Four months in, Illinois capitol coverage project is booming - Entrepreneur Generations

Illinois newspapers were so understaffed that most couldn't spare reporters to cover the state capitol, so the Illinois Press Foundation launched a collaboration to help papers team up to share coverage and content. Four months later, Capital News Illinois is doing well: "nearly 300 papers around Illinois have already reprinted its content, and several editors say its coverage has become an invaluable fixture in their papers," Mari Cohen reports for the Columbia Journalism Review.

The program's success "suggests that in the face of existential threats to the news industry, turning to collaboration—and away from traditional notions of competition—can pay off for local news," Cohen reports.

It is also a hopeful sign for political journalism in Illinois.
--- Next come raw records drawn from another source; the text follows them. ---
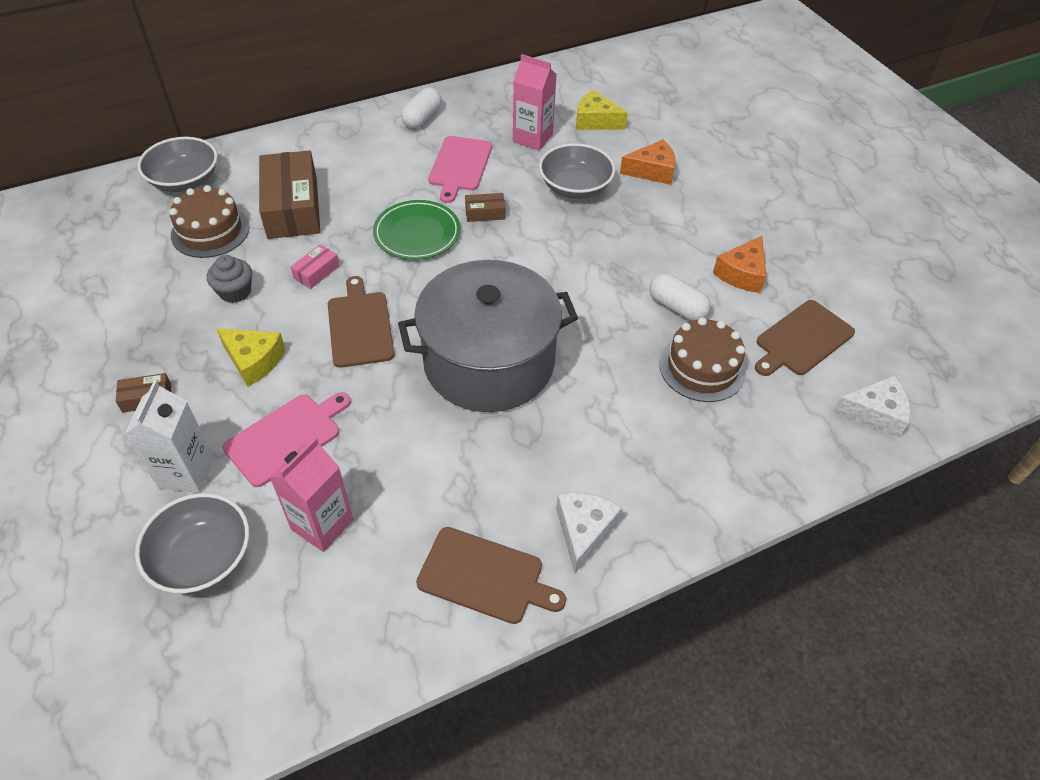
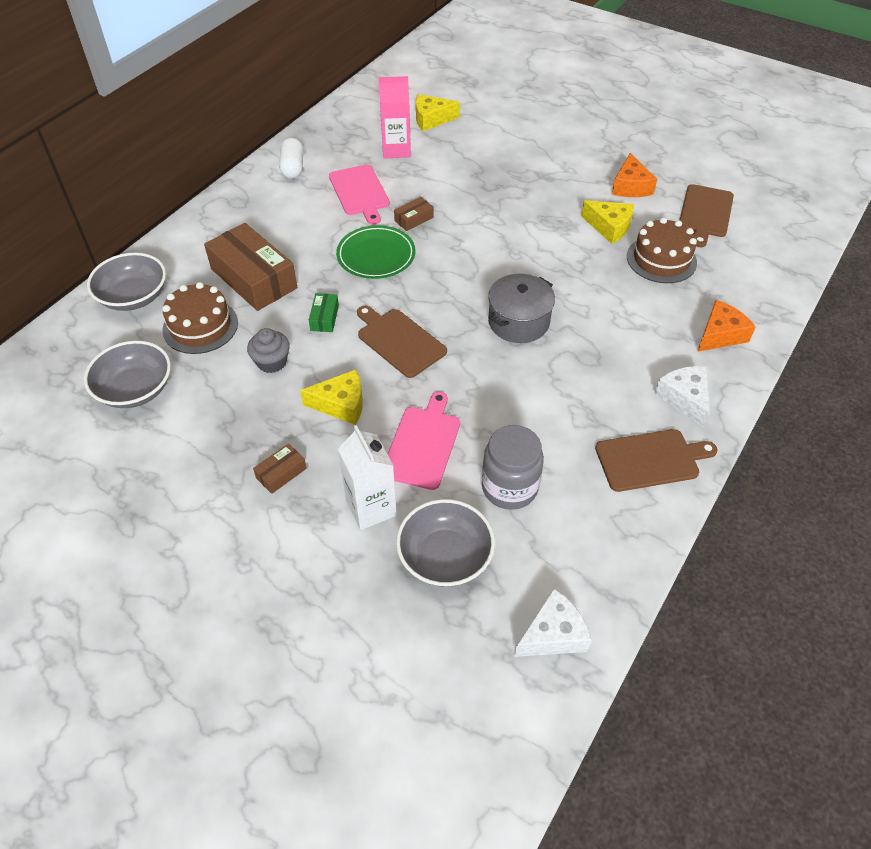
camera: 30 degrees left, 0 degrees up
(316, 272) = (324, 318): pink box -> green box
(322, 524) = (509, 487): pink carton -> grey jar
(489, 362) = (519, 322): grey pot -> grey pot, size x0.55
(575, 187) = (462, 173): grey bowl -> grey bowl (135, 389)
(652, 171) = (506, 140): orange cheese -> orange cheese (720, 335)
(677, 307) = (609, 227): white capsule -> yellow cheese
(874, 413) = (786, 240): white cheese -> white cheese (553, 634)

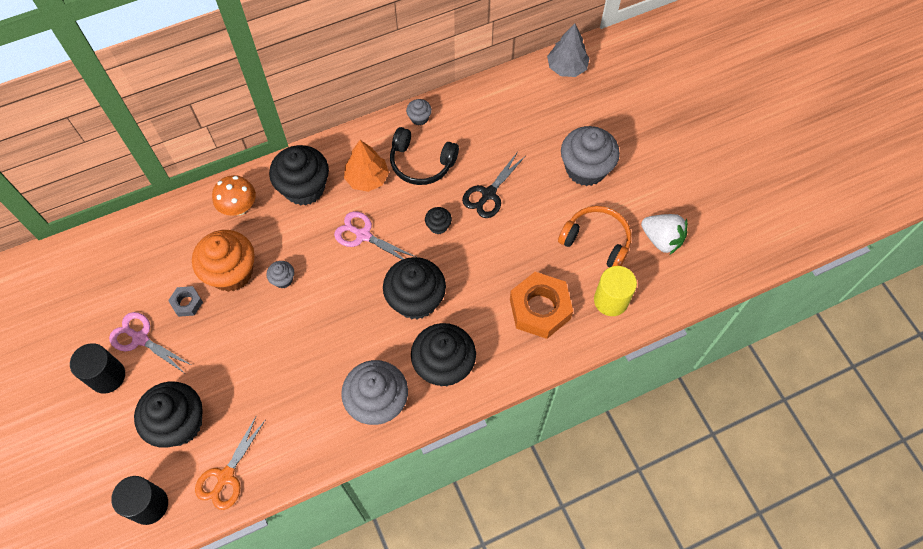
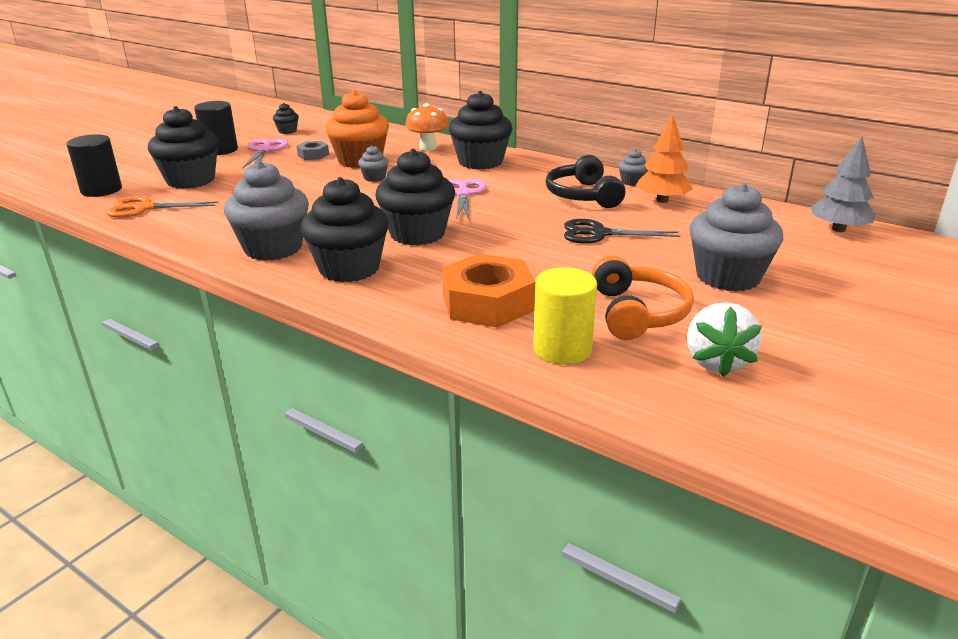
camera: 60 degrees right, 35 degrees down
(367, 178) = (528, 180): orange tree -> orange tree (662, 200)
(438, 226) = (521, 221): black cupcake -> black cupcake (287, 131)

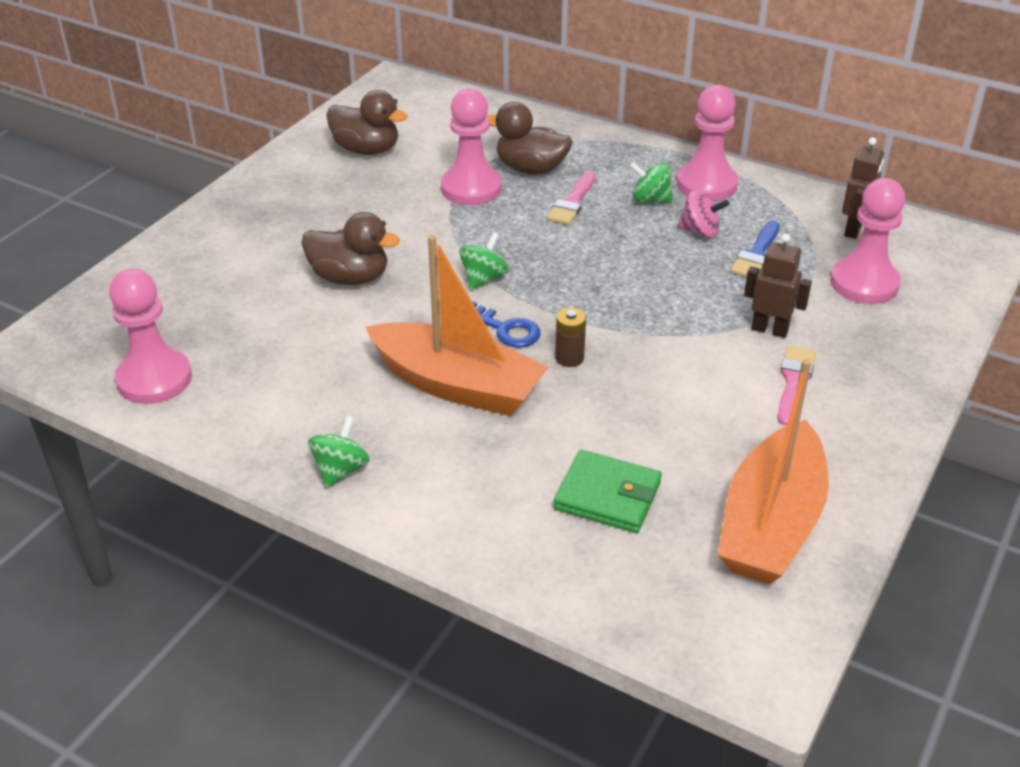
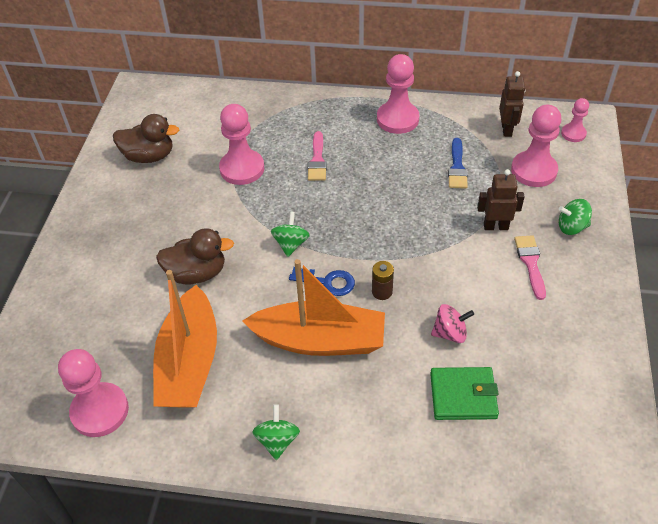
camera: 20 degrees left, 10 degrees up
(530, 169) = (274, 140): brown duck -> none
(650, 200) = (367, 143): green spinning top -> green spinning top (571, 227)
(700, 231) = (413, 159): pink spinning top -> pink spinning top (450, 333)
(771, 524) = (572, 380): orange boat -> orange boat (189, 362)
(950, 257) = (573, 134): none -> pink pawn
A Pew Research Center study found that Illinois went from 12 full-time statehouse reporters in 2009 to five in 2014, the sharpest such decline in the nation. That was especially troublesome in a state known for political corruption. The lack of reputable coverage was compounded when partisan outlets tried to fill the void and provide biased coverage to Illinois newspapers. "Capitol News aims to offer a rigorous nonpartisan option," Cohen reports.

CNI, which has three reporters and a full-time intern, "roughly double the number of full-time print newspaper reporters working at the statehouse," Cohen reports. The project receives funding from the McCormick Foundation and the IPA. All CNI content is free to IPA members.